> _ASSIGNED TASK_
Under this line are the records; write out word for word the part that begins at the line containing "mouse_move(288, 227)" and ends at the line containing "left_mouse_up()", and no more.
======== DATA FOR PROCESSING
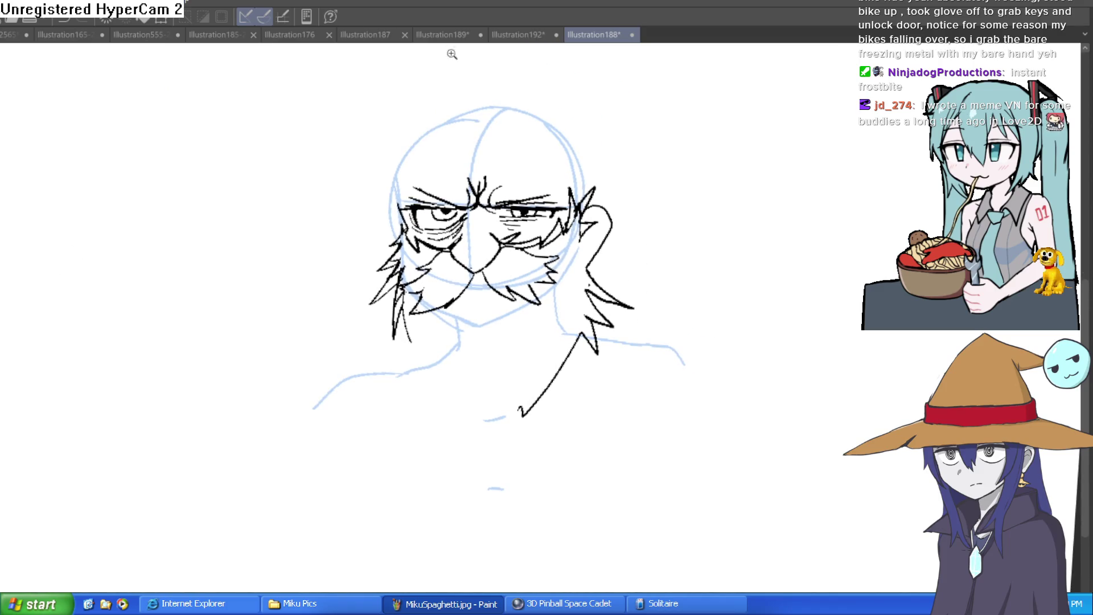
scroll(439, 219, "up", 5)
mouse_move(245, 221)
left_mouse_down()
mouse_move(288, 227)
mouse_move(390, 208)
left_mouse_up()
================
======== DATA FOR PROCESSING
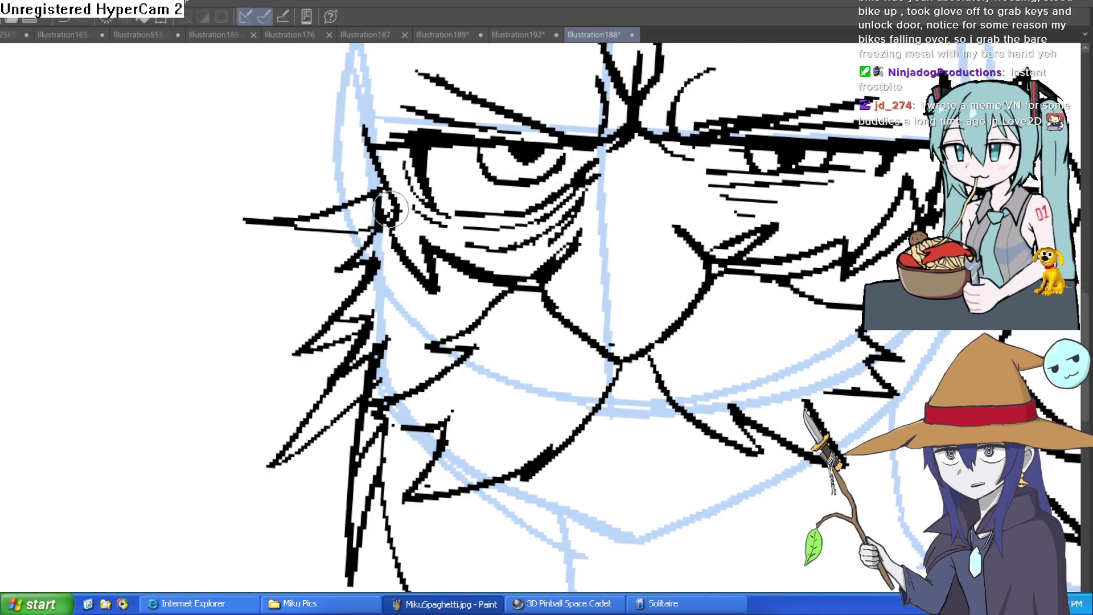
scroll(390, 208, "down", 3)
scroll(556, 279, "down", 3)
================
> _YOUR SOLUTION_
mouse_move(288, 227)
mouse_move(390, 208)
left_mouse_up()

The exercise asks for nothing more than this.